Urgências Dialíticas
A terapia renal substitutiva (TRS) é o tratamento para disfunção renal grave e pode ser realizada como hemodiálise, diálise peritoneal ou transplante renal. Na injúria renal aguda (IRA) e nas urgências dialíticas, utiliza-se a diálise como terapia de escolha [1]. Esta revisão aborda as urgências dialíticas e aspectos de diálise na IRA.
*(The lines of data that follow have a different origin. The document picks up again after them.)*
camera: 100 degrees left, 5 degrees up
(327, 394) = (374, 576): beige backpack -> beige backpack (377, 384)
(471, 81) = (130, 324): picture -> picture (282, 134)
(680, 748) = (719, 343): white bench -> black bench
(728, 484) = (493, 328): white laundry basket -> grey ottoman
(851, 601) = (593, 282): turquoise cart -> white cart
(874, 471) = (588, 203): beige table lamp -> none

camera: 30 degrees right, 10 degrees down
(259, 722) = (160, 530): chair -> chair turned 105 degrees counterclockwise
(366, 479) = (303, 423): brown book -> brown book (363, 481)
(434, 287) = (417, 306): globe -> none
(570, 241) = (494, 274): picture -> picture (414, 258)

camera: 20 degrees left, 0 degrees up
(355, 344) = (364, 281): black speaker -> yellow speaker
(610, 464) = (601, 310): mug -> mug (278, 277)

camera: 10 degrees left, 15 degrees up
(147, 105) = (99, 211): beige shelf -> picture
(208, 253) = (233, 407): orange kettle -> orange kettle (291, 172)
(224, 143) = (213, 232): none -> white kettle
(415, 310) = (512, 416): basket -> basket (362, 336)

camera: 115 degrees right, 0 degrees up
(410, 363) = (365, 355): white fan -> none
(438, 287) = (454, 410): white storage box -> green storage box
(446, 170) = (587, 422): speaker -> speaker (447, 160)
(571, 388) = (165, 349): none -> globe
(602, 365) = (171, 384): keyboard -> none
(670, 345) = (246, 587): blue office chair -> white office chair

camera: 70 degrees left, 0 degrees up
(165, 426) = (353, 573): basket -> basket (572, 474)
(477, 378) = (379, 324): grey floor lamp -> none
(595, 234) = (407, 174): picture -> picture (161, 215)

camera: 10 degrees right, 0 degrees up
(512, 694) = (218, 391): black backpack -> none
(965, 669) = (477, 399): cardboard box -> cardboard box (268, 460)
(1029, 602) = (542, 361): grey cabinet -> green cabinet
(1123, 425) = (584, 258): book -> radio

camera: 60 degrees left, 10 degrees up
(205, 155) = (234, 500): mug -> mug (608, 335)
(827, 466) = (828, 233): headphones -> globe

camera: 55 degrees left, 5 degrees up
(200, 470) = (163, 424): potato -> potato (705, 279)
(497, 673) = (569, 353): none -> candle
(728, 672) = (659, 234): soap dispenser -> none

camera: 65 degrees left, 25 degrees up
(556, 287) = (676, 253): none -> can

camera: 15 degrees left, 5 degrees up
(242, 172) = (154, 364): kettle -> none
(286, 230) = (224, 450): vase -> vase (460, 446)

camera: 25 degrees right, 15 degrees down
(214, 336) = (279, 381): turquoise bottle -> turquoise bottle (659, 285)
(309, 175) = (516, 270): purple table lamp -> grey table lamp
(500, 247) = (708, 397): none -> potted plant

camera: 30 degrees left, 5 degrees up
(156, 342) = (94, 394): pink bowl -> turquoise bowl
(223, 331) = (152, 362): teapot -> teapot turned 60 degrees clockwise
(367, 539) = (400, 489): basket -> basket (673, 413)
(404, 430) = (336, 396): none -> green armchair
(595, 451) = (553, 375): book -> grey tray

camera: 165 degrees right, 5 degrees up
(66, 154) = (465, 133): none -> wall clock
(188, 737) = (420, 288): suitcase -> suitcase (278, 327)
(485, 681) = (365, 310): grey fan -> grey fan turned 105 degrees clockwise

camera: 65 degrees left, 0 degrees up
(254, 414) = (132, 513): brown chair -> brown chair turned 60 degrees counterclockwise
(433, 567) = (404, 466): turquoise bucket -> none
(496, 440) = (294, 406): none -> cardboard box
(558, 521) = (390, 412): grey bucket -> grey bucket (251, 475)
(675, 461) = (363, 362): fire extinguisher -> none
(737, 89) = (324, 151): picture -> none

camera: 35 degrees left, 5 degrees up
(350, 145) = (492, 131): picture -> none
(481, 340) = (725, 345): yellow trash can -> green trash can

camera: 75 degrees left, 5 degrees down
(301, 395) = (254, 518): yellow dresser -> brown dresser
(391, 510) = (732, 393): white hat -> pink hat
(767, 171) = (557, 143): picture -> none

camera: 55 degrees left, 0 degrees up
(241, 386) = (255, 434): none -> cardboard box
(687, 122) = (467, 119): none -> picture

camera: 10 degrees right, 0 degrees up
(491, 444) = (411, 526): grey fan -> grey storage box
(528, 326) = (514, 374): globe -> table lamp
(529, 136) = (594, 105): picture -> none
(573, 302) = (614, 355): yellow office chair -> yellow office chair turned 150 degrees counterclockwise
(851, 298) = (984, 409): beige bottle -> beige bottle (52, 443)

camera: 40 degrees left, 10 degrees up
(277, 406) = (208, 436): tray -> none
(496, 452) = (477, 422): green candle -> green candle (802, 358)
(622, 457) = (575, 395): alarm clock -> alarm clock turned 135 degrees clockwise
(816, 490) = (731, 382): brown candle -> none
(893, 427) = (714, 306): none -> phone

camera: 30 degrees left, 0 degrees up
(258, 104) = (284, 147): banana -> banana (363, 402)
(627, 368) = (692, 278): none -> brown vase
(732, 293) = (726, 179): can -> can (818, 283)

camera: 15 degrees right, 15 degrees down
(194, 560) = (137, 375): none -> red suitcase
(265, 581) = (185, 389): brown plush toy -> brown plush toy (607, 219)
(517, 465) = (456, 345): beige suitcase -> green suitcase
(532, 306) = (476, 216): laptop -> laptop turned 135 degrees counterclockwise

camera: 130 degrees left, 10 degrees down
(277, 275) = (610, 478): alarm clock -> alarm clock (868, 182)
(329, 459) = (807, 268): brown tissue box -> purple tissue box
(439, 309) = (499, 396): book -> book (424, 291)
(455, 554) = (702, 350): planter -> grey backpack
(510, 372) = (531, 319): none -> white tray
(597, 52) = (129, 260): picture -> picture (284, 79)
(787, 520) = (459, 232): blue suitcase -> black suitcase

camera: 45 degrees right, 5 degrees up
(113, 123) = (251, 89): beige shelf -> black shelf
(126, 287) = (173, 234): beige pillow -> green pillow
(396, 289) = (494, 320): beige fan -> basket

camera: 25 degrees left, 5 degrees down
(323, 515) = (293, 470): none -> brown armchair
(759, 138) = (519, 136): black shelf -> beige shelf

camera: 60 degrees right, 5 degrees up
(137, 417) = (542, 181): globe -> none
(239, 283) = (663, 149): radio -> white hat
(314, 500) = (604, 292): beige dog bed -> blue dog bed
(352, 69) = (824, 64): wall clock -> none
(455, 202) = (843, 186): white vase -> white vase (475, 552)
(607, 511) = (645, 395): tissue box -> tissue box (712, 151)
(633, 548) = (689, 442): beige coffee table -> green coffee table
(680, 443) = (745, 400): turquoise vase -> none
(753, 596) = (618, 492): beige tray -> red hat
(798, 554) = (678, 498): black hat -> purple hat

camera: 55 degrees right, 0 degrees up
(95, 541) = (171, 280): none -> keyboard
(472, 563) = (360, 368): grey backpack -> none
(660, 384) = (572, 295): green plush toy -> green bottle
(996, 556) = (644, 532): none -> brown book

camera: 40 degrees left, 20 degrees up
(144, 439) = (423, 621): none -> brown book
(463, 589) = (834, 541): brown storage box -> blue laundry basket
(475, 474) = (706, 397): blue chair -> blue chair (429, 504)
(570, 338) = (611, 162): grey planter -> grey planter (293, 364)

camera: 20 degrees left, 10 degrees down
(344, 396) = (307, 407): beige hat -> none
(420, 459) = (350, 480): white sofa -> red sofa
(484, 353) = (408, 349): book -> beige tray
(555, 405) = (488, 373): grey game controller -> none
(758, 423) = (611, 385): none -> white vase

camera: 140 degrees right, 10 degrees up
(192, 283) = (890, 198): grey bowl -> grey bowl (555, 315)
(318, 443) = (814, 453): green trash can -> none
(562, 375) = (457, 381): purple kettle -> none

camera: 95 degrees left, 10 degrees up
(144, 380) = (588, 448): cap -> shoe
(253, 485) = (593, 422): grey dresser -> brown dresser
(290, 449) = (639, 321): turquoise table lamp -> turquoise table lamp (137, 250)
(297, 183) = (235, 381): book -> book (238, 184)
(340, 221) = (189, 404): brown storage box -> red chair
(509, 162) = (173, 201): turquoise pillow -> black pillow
Quais são as urgências dialíticas?
As seguintes urgências dialíticas são bem estabelecidas [1]:
- Hipercalemia refratária
- Hipervolemia refratária
- Acidose metabólica grave
- Manifestações de uremia: encefalopatia e pericardite
- Intoxicações
Em um estudo brasileiro com 17 mil pacientes, as três principais etiologias de IRA levando a diálise foram sepse, hipovolemia e grandes cirurgias. O motivo mais comum para indicar TRS foi azotemia, mas sem especificação do valor da ureia. Oligúria foi um preditor de maior mortalidade. Pacientes com doença renal crônica têm maior chance de necessitar de TRS durante uma IRA.
Hipercalemia refratária
Níveis elevados de potássio podem ocasionar paralisia muscular e arritmias cardíacas graves (fibrilação ventricular e assistolia) [2]. Hipercalemia é considerada grave quando ocorrem manifestações eletrocardiográficas ou quando K sérico > 6,5 mEq/L.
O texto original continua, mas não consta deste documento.